JD – That um… reminds me of reading that Thatcher said of the hunger strike effectively, there is no such thing as political prisoners, only criminals. I guess that relates to what you´re saying there that when there is a conflict like that prisons aren´t just full of criminals, they are full of all sorts of people.

ML – That´s right, that´s right. Especially when you have a very unusual situation like you did in Northern Ireland. James I was only a kid when ´´The Troubles´´ broke out and my whole community was thrown upside down. Men were roaming the streets who don´t normally roam the streets wanting to kill people, or wanting to defend their community. There was a huge amount of emotion going around. A lot of people got involved and did stupid things when they were very very young and ended up in prison. This play is trying to say to people, ´´Please understand that, and understand that it could´ve been you.´´

JD – For sure, and I´ve read that the former prison is to become a ´global conflict study centre´. I was recently in Chile and Argentina and saw that in Santiago and Cordoba places that were former prisons and interrogation centres during the dictatorships of the seventies have become museums and centres to talk about what went wrong and human rights…

ML – Right, right…

JD – … and with the overarching philosophy of ´´Never Again.´´ Is that the kind of thing they´re looking at with the former Long Kesh site?

ML – They are trying to do that here James, but it has run into great difficulties… there is a great divide in Northern Ireland about what to do with the prison. Republicans think it should be retained as a museum and a post conflict study centre and Loyalists think it should be knocked down because they think it will become a shrine for the hunger strikers or to Republican icons. So there´s been a lot of dispute on that, but quite recently there´s a coming together again and I think we´re going to get something new out of it soon. I think it will be along the lines of a reconciliatory centre at some stage.

JD – And just finally, I wondered if you were interested in the play coming to Tasmania and how it will be received here given our convict past, effectively a prison island for a time, many of which came from your part of the world, you only have to look at the surnames here. Is that something you find interesting, that it is showing over here?

ML – Absolutely. We´re actually coming to Tasmania for Ten Days and to visit some relatives. We´re very much interested in that, and, we´re keen to play in Tasmania, and we´re keen to explore the island and find out about the whole Irish connection as well. And we´re obviously hoping with the whole Irish connection that some of these people will come and see the play. It’s the sort of play though that steps outside Ireland, we´ve played in Edinburgh, to Canadians, Americans, French, and people just love it. I think it’s a universal story of people incarcerated.
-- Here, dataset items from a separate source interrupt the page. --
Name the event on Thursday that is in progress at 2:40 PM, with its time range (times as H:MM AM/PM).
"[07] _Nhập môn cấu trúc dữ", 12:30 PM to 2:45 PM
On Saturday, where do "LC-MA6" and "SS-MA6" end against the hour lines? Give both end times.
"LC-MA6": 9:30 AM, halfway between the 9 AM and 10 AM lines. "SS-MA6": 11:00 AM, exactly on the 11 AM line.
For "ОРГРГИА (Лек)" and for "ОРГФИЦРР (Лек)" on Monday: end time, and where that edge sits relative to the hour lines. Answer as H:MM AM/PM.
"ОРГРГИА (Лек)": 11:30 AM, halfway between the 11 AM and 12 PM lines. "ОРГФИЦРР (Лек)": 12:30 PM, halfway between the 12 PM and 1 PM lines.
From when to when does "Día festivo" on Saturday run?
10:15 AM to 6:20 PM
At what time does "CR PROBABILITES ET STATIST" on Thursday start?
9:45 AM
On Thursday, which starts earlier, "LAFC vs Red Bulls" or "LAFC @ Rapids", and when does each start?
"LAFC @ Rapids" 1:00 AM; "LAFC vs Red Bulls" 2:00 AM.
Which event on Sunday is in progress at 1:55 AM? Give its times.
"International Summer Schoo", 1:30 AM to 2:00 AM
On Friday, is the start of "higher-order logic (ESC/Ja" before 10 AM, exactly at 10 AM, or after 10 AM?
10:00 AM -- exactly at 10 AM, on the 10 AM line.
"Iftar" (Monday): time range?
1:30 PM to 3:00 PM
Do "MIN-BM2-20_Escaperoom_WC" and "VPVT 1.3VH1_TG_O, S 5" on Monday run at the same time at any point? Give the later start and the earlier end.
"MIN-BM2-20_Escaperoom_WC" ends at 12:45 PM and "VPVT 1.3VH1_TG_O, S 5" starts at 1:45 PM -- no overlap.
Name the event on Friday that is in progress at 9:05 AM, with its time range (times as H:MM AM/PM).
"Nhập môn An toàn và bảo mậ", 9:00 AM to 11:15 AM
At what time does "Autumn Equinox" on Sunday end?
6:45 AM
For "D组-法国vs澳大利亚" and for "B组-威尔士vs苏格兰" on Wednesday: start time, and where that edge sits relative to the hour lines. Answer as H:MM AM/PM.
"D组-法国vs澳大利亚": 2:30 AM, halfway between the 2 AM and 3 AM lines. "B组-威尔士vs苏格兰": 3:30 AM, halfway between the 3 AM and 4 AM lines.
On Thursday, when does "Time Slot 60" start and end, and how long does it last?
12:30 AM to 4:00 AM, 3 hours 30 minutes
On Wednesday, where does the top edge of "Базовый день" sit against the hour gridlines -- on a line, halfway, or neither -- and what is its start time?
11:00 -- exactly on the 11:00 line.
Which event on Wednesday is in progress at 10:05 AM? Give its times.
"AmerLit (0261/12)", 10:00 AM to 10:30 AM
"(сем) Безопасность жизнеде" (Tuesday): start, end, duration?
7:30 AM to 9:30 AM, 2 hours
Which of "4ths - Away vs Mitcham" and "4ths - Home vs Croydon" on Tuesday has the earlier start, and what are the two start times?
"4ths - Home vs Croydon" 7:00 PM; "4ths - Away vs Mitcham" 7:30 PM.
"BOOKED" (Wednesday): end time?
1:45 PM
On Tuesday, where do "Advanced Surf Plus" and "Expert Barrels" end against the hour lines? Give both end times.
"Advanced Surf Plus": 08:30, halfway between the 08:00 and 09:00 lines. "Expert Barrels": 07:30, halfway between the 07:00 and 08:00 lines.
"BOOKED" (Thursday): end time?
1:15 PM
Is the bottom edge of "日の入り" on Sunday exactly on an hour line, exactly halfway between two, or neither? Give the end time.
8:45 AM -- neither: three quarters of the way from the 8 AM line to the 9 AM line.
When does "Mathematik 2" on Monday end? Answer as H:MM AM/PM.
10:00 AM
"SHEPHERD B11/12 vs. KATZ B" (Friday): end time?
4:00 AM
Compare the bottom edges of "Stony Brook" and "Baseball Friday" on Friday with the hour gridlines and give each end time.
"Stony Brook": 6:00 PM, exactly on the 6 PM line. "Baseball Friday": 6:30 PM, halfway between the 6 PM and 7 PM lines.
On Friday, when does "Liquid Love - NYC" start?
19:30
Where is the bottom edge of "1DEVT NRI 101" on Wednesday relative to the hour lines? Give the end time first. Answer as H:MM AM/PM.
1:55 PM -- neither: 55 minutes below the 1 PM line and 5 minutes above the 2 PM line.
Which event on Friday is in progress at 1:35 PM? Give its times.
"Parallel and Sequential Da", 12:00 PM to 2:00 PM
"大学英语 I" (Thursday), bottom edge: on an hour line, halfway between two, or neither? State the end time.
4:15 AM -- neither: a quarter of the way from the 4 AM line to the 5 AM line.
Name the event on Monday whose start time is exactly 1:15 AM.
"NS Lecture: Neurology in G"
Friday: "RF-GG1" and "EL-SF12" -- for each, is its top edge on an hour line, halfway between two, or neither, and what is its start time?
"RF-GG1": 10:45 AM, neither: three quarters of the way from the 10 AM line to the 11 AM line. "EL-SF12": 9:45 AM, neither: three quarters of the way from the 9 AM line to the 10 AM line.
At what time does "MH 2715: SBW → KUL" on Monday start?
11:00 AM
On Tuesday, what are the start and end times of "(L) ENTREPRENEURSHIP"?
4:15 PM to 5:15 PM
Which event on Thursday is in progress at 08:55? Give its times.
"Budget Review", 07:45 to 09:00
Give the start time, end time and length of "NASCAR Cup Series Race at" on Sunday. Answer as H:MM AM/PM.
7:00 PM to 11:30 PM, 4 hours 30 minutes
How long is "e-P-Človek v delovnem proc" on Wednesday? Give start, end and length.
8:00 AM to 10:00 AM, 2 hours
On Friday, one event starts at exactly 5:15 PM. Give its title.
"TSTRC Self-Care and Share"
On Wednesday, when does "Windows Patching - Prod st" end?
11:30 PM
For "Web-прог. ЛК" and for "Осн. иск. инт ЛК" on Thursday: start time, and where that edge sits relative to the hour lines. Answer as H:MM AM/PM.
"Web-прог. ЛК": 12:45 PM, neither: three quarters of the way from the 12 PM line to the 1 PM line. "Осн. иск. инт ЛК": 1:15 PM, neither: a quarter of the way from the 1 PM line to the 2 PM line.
JD – And when are you coming?

ML – We leave here Friday and I think we get to your place on Monday. Our first night I think is Tuesday or Wednesday night, at the Royal Theatre I think.

JD – The Theatre Royal.

ML – We´re very much looking forward to it, and we´re very excited about it.

JD – Well, that´s all from me…

ML – Brilliant James, thank you very much for taking the time to talk on the phone.

The Chronicles of Long Kesh is showing throughout Ten Days on the Island at the Theatre Royal in Hobart – get yourself along to it!